• [Problem requirements]
In the records below, find the line containing "Image 3: Row"; restate it and every later line word for word, through the last.
━━ Data for the task ━━
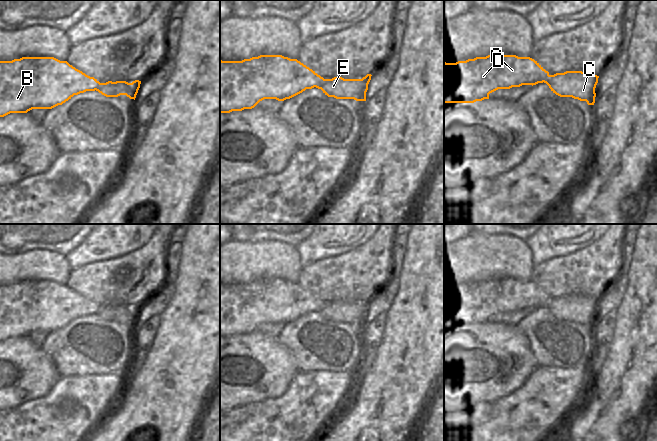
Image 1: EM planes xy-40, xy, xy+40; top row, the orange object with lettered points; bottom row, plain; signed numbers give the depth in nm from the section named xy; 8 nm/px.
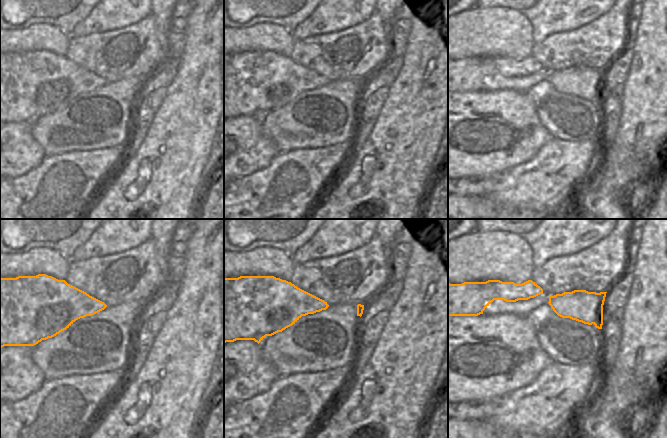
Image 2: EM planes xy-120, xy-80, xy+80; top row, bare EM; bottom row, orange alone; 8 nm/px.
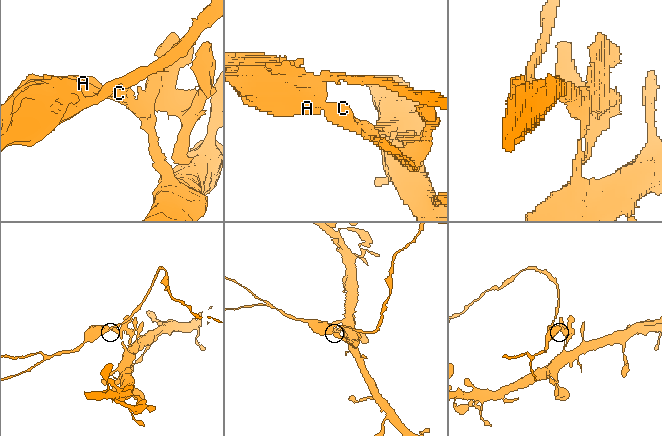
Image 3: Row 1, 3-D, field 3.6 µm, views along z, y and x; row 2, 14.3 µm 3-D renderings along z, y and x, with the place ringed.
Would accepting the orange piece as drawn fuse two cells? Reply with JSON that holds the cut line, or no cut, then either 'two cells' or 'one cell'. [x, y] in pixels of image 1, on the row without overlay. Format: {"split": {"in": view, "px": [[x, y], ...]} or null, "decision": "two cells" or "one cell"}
{"split": {"in": "xy", "px": [[325, 303], [320, 312]]}, "decision": "two cells"}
━━━
• [Response area]
Image 3: Row 1, 3-D, field 3.6 µm, views along z, y and x; row 2, 14.3 µm 3-D renderings along z, y and x, with the place ringed.
Would accepting the orange piece as drawn fuse two cells? Reply with JSON that holds the cut line, or no cut, then either 'two cells' or 'one cell'. [x, y] in pixels of image 1, on the row without overlay. Format: {"split": {"in": view, "px": [[x, y], ...]} or null, "decision": "two cells" or "one cell"}
{"split": {"in": "xy", "px": [[325, 303], [320, 312]]}, "decision": "two cells"}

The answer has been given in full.